YOUR GOAL: The lines from the top of the data down to the line with "Drinking on school premises" should be repeated exactly, both ends included.

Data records

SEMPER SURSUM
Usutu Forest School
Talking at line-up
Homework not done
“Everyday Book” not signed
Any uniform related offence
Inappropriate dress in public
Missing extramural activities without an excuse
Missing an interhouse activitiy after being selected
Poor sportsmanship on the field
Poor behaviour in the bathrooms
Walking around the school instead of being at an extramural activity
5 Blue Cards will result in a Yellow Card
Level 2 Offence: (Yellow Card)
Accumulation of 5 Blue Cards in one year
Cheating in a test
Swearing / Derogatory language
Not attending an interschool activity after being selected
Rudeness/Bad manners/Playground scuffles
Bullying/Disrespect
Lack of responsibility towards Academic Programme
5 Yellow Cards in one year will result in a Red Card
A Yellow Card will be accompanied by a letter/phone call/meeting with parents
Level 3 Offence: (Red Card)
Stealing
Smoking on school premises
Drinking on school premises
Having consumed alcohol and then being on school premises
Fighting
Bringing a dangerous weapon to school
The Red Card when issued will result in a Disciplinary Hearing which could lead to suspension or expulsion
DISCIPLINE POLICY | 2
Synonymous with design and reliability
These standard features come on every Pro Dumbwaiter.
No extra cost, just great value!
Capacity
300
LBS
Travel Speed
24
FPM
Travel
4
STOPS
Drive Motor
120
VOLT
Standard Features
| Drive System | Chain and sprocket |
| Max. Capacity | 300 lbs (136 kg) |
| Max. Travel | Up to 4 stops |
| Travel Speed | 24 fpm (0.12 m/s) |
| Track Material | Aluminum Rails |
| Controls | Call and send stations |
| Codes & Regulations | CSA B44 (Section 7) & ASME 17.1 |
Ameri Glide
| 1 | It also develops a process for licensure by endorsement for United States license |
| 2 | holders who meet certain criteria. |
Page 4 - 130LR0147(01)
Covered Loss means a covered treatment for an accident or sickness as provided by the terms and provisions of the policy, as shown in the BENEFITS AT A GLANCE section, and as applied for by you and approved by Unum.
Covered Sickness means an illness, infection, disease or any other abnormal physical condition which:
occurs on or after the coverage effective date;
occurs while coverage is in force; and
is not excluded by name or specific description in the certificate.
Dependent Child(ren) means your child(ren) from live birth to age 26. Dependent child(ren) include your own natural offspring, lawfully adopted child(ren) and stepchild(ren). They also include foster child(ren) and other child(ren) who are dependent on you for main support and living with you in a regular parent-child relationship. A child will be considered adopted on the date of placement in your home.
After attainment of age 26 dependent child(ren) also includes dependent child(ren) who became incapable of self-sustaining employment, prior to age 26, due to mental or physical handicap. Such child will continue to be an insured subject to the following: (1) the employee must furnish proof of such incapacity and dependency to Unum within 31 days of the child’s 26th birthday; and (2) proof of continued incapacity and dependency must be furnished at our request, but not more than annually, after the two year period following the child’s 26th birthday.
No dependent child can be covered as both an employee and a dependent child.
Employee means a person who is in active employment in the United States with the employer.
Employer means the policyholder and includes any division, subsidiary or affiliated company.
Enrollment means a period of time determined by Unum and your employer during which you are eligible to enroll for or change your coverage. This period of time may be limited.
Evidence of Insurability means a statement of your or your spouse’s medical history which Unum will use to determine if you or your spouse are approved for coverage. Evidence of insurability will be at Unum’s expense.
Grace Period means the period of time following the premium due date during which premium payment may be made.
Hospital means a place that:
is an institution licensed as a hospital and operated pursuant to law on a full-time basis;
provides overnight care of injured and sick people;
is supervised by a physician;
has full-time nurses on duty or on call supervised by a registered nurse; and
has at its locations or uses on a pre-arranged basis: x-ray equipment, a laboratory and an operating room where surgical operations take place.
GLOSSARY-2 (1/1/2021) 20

TASK OUTPUT:
SEMPER SURSUM
Usutu Forest School
Talking at line-up
Homework not done
“Everyday Book” not signed
Any uniform related offence
Inappropriate dress in public
Missing extramural activities without an excuse
Missing an interhouse activitiy after being selected
Poor sportsmanship on the field
Poor behaviour in the bathrooms
Walking around the school instead of being at an extramural activity
5 Blue Cards will result in a Yellow Card
Level 2 Offence: (Yellow Card)
Accumulation of 5 Blue Cards in one year
Cheating in a test
Swearing / Derogatory language
Not attending an interschool activity after being selected
Rudeness/Bad manners/Playground scuffles
Bullying/Disrespect
Lack of responsibility towards Academic Programme
5 Yellow Cards in one year will result in a Red Card
A Yellow Card will be accompanied by a letter/phone call/meeting with parents
Level 3 Offence: (Red Card)
Stealing
Smoking on school premises
Drinking on school premises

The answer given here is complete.